[ocaml-platform] Is it taking too long for OCaml software to become 4.03-compatible? Would release process changes help?
Alain Frisch
alain at frisch.fr
Fri Jul 1 08:19:24 BST 2016
On 30/06/2016 17:09, Fabrice Le Fessant wrote:
> The reason why OPAM-builder cannot monitor trunk is by design: to
> achieve almost real time on a 4-core computer for 5 versions of OCaml,
> opam-builder makes an extensive use of caching binary installations of
> dependencies. This cannot be done on a moving target like trunk, where
> you would have to recompile all packages (all versions, sometimes with
> different depends because of depopts) at every commit in the trunk,
> after clearing the cache. That's the reason why I only do it for
> official beta releases, and opam-builder takes two or three days to
> compile the repo.
Testing only the latest version of each package would already be very
useful. As a matter of fact, it could even detect earlier some problems
by restricting the universe only to latest version of all packages (see
below).
Moreover, it could be interesting to define a subset of "strategic"
packages that we should really be up-to-date on OCaml release dates.

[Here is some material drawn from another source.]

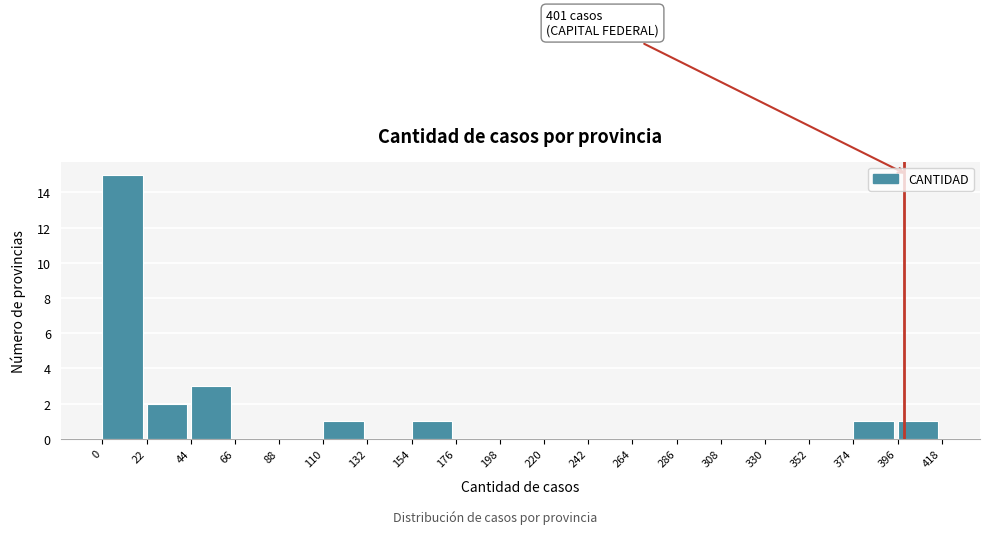

Over which range of the x-axis is the bar tallest?

0 to 22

Wasn't it part of the "platform" project to define such a curated list
of packages?
Do you have a description of OPAM-builder current strategy? I found out
yesterday that a simple "opam install ppx_type_conv" would fail on a
clean 4.03 switch, because the latest version of that package compatible
with 4.03 depends on ppx_deriving with no upper bound constraint, and
OPAM chooses to install the latest version of ppx_deriving which turns
out to be incompatible with that version of ppx_type_conv. But
OPAM-builder did not report any error for that version of ppx_type_conv:
it picked an older version of ppx_deriving (which works fine). I'm
wondering if this is because of a different solver configuration, or a
deliberate (or not) consequence of OPAM-builder strategy.